(Verilen metin)
+ + + + + + +
Shakespeare’in Hamlet’i çoğumuzun asla girmeyeceği kötü bir vaziyete düşmüştür. Amcası babasını öldürmüş ve ardından kral olmak için annesiyle evlenmiştir. Oyunun başlıca düğüm noktası, Hamlet’in amcasını öldürüp babasının intikamını alıp almamak konusunu tartıştığı uzun monologların bulunduğu yerdir. Dolayısıyla bu eser, birçok insanın kendisini birebir özdeşleştirebileceği bir hayat öyküsü sayılmaz.
+ + + + + + +
(Yapılacak iş) Verilen metni iki cümleyle özetleyin. Kayıtların bu işle hiçbir ilgisi yoktur.

Çıkarılmış kayıtlar
+ + + + + + +
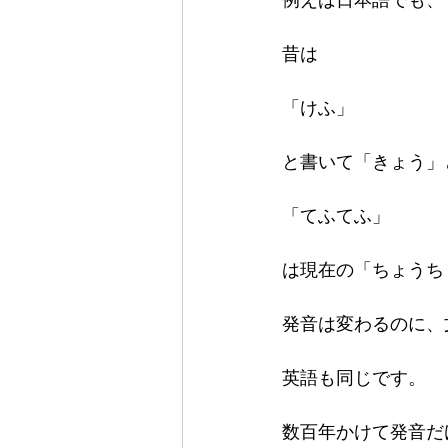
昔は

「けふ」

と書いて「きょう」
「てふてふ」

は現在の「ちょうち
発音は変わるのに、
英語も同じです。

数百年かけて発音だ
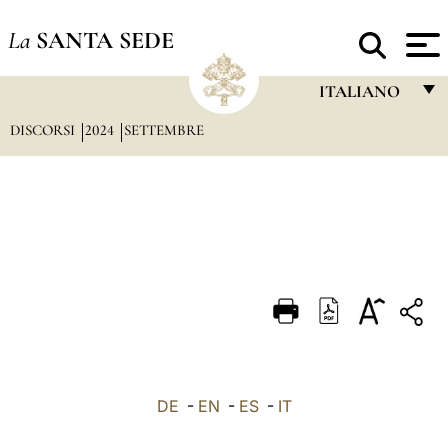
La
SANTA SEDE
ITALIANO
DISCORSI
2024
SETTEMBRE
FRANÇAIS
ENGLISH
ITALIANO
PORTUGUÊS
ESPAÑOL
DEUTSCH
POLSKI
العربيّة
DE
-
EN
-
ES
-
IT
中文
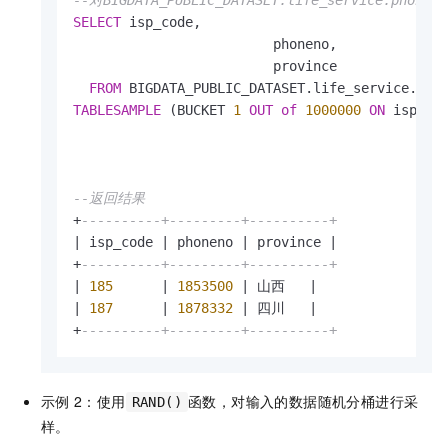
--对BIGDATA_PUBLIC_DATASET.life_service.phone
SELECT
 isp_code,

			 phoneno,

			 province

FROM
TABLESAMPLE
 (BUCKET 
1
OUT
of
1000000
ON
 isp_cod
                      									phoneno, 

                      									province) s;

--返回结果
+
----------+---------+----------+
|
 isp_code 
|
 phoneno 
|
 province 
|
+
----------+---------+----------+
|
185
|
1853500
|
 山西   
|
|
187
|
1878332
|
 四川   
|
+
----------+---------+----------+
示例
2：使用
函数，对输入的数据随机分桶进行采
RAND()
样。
+ + + + + + +
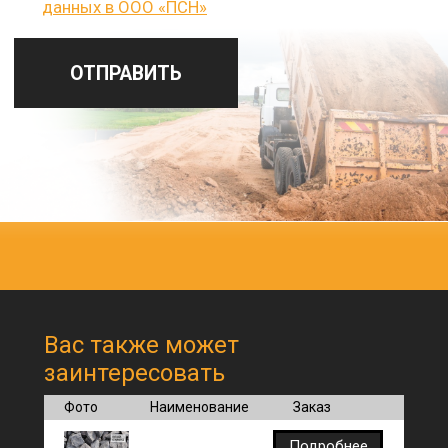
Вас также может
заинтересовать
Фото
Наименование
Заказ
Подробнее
+ + + + + + +
(Göreve yanıt) Hamlet, amcası babasını öldürüp kral olmak için annesiyle evlenince çoğu insanın asla girmeyeceği kötü bir duruma düşer. Oyunun başlıca düğüm noktası, onun intikam için amcasını öldürüp öldürmemeyi tartıştığı uzun monologlardır; bu yüzden eser birçok insanın kendini birebir özdeşleştirebileceği bir hayat öyküsü sayılmaz.